-- Stored data --
· · · · ·
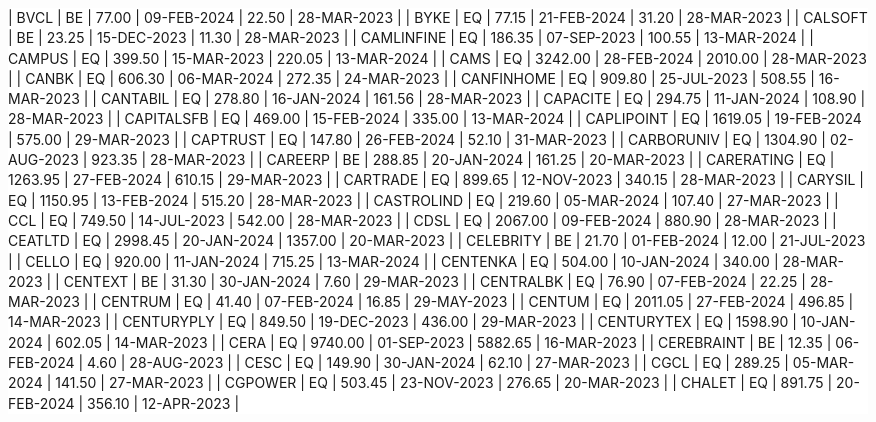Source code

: | BVCL | BE | 77.00 | 09-FEB-2024 | 22.50 | 28-MAR-2023 |
| BYKE | EQ | 77.15 | 21-FEB-2024 | 31.20 | 28-MAR-2023 |
| CALSOFT | BE | 23.25 | 15-DEC-2023 | 11.30 | 28-MAR-2023 |
| CAMLINFINE | EQ | 186.35 | 07-SEP-2023 | 100.55 | 13-MAR-2024 |
| CAMPUS | EQ | 399.50 | 15-MAR-2023 | 220.05 | 13-MAR-2024 |
| CAMS | EQ | 3242.00 | 28-FEB-2024 | 2010.00 | 28-MAR-2023 |
| CANBK | EQ | 606.30 | 06-MAR-2024 | 272.35 | 24-MAR-2023 |
| CANFINHOME | EQ | 909.80 | 25-JUL-2023 | 508.55 | 16-MAR-2023 |
| CANTABIL | EQ | 278.80 | 16-JAN-2024 | 161.56 | 28-MAR-2023 |
| CAPACITE | EQ | 294.75 | 11-JAN-2024 | 108.90 | 28-MAR-2023 |
| CAPITALSFB | EQ | 469.00 | 15-FEB-2024 | 335.00 | 13-MAR-2024 |
| CAPLIPOINT | EQ | 1619.05 | 19-FEB-2024 | 575.00 | 29-MAR-2023 |
| CAPTRUST | EQ | 147.80 | 26-FEB-2024 | 52.10 | 31-MAR-2023 |
| CARBORUNIV | EQ | 1304.90 | 02-AUG-2023 | 923.35 | 28-MAR-2023 |
| CAREERP | BE | 288.85 | 20-JAN-2024 | 161.25 | 20-MAR-2023 |
| CARERATING | EQ | 1263.95 | 27-FEB-2024 | 610.15 | 29-MAR-2023 |
| CARTRADE | EQ | 899.65 | 12-NOV-2023 | 340.15 | 28-MAR-2023 |
| CARYSIL | EQ | 1150.95 | 13-FEB-2024 | 515.20 | 28-MAR-2023 |
| CASTROLIND | EQ | 219.60 | 05-MAR-2024 | 107.40 | 27-MAR-2023 |
| CCL | EQ | 749.50 | 14-JUL-2023 | 542.00 | 28-MAR-2023 |
| CDSL | EQ | 2067.00 | 09-FEB-2024 | 880.90 | 28-MAR-2023 |
| CEATLTD | EQ | 2998.45 | 20-JAN-2024 | 1357.00 | 20-MAR-2023 |
| CELEBRITY | BE | 21.70 | 01-FEB-2024 | 12.00 | 21-JUL-2023 |
| CELLO | EQ | 920.00 | 11-JAN-2024 | 715.25 | 13-MAR-2024 |
| CENTENKA | EQ | 504.00 | 10-JAN-2024 | 340.00 | 28-MAR-2023 |
| CENTEXT | BE | 31.30 | 30-JAN-2024 | 7.60 | 29-MAR-2023 |
| CENTRALBK | EQ | 76.90 | 07-FEB-2024 | 22.25 | 28-MAR-2023 |
| CENTRUM | EQ | 41.40 | 07-FEB-2024 | 16.85 | 29-MAY-2023 |
| CENTUM | EQ | 2011.05 | 27-FEB-2024 | 496.85 | 14-MAR-2023 |
| CENTURYPLY | EQ | 849.50 | 19-DEC-2023 | 436.00 | 29-MAR-2023 |
| CENTURYTEX | EQ | 1598.90 | 10-JAN-2024 | 602.05 | 14-MAR-2023 |
| CERA | EQ | 9740.00 | 01-SEP-2023 | 5882.65 | 16-MAR-2023 |
| CEREBRAINT | BE | 12.35 | 06-FEB-2024 | 4.60 | 28-AUG-2023 |
| CESC | EQ | 149.90 | 30-JAN-2024 | 62.10 | 27-MAR-2023 |
| CGCL | EQ | 289.25 | 05-MAR-2024 | 141.50 | 27-MAR-2023 |
| CGPOWER | EQ | 503.45 | 23-NOV-2023 | 276.65 | 20-MAR-2023 |
| CHALET | EQ | 891.75 | 20-FEB-2024 | 356.10 | 12-APR-2023 |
· · · · ·
-- TASK REQUIREMENTS --
Update the material by changing every "28-MAR-2023" to "28-MAR-2022" and leaving everything else as it is. Leave the pictures out of your answer.

-- ANSWER BOX --
Source code

: | BVCL | BE | 77.00 | 09-FEB-2024 | 22.50 | 28-MAR-2022 |
| BYKE | EQ | 77.15 | 21-FEB-2024 | 31.20 | 28-MAR-2022 |
| CALSOFT | BE | 23.25 | 15-DEC-2023 | 11.30 | 28-MAR-2022 |
| CAMLINFINE | EQ | 186.35 | 07-SEP-2023 | 100.55 | 13-MAR-2024 |
| CAMPUS | EQ | 399.50 | 15-MAR-2023 | 220.05 | 13-MAR-2024 |
| CAMS | EQ | 3242.00 | 28-FEB-2024 | 2010.00 | 28-MAR-2022 |
| CANBK | EQ | 606.30 | 06-MAR-2024 | 272.35 | 24-MAR-2023 |
| CANFINHOME | EQ | 909.80 | 25-JUL-2023 | 508.55 | 16-MAR-2023 |
| CANTABIL | EQ | 278.80 | 16-JAN-2024 | 161.56 | 28-MAR-2022 |
| CAPACITE | EQ | 294.75 | 11-JAN-2024 | 108.90 | 28-MAR-2022 |
| CAPITALSFB | EQ | 469.00 | 15-FEB-2024 | 335.00 | 13-MAR-2024 |
| CAPLIPOINT | EQ | 1619.05 | 19-FEB-2024 | 575.00 | 29-MAR-2023 |
| CAPTRUST | EQ | 147.80 | 26-FEB-2024 | 52.10 | 31-MAR-2023 |
| CARBORUNIV | EQ | 1304.90 | 02-AUG-2023 | 923.35 | 28-MAR-2022 |
| CAREERP | BE | 288.85 | 20-JAN-2024 | 161.25 | 20-MAR-2023 |
| CARERATING | EQ | 1263.95 | 27-FEB-2024 | 610.15 | 29-MAR-2023 |
| CARTRADE | EQ | 899.65 | 12-NOV-2023 | 340.15 | 28-MAR-2022 |
| CARYSIL | EQ | 1150.95 | 13-FEB-2024 | 515.20 | 28-MAR-2022 |
| CASTROLIND | EQ | 219.60 | 05-MAR-2024 | 107.40 | 27-MAR-2023 |
| CCL | EQ | 749.50 | 14-JUL-2023 | 542.00 | 28-MAR-2022 |
| CDSL | EQ | 2067.00 | 09-FEB-2024 | 880.90 | 28-MAR-2022 |
| CEATLTD | EQ | 2998.45 | 20-JAN-2024 | 1357.00 | 20-MAR-2023 |
| CELEBRITY | BE | 21.70 | 01-FEB-2024 | 12.00 | 21-JUL-2023 |
| CELLO | EQ | 920.00 | 11-JAN-2024 | 715.25 | 13-MAR-2024 |
| CENTENKA | EQ | 504.00 | 10-JAN-2024 | 340.00 | 28-MAR-2022 |
| CENTEXT | BE | 31.30 | 30-JAN-2024 | 7.60 | 29-MAR-2023 |
| CENTRALBK | EQ | 76.90 | 07-FEB-2024 | 22.25 | 28-MAR-2022 |
| CENTRUM | EQ | 41.40 | 07-FEB-2024 | 16.85 | 29-MAY-2023 |
| CENTUM | EQ | 2011.05 | 27-FEB-2024 | 496.85 | 14-MAR-2023 |
| CENTURYPLY | EQ | 849.50 | 19-DEC-2023 | 436.00 | 29-MAR-2023 |
| CENTURYTEX | EQ | 1598.90 | 10-JAN-2024 | 602.05 | 14-MAR-2023 |
| CERA | EQ | 9740.00 | 01-SEP-2023 | 5882.65 | 16-MAR-2023 |
| CEREBRAINT | BE | 12.35 | 06-FEB-2024 | 4.60 | 28-AUG-2023 |
| CESC | EQ | 149.90 | 30-JAN-2024 | 62.10 | 27-MAR-2023 |
| CGCL | EQ | 289.25 | 05-MAR-2024 | 141.50 | 27-MAR-2023 |
| CGPOWER | EQ | 503.45 | 23-NOV-2023 | 276.65 | 20-MAR-2023 |
| CHALET | EQ | 891.75 | 20-FEB-2024 | 356.10 | 12-APR-2023 |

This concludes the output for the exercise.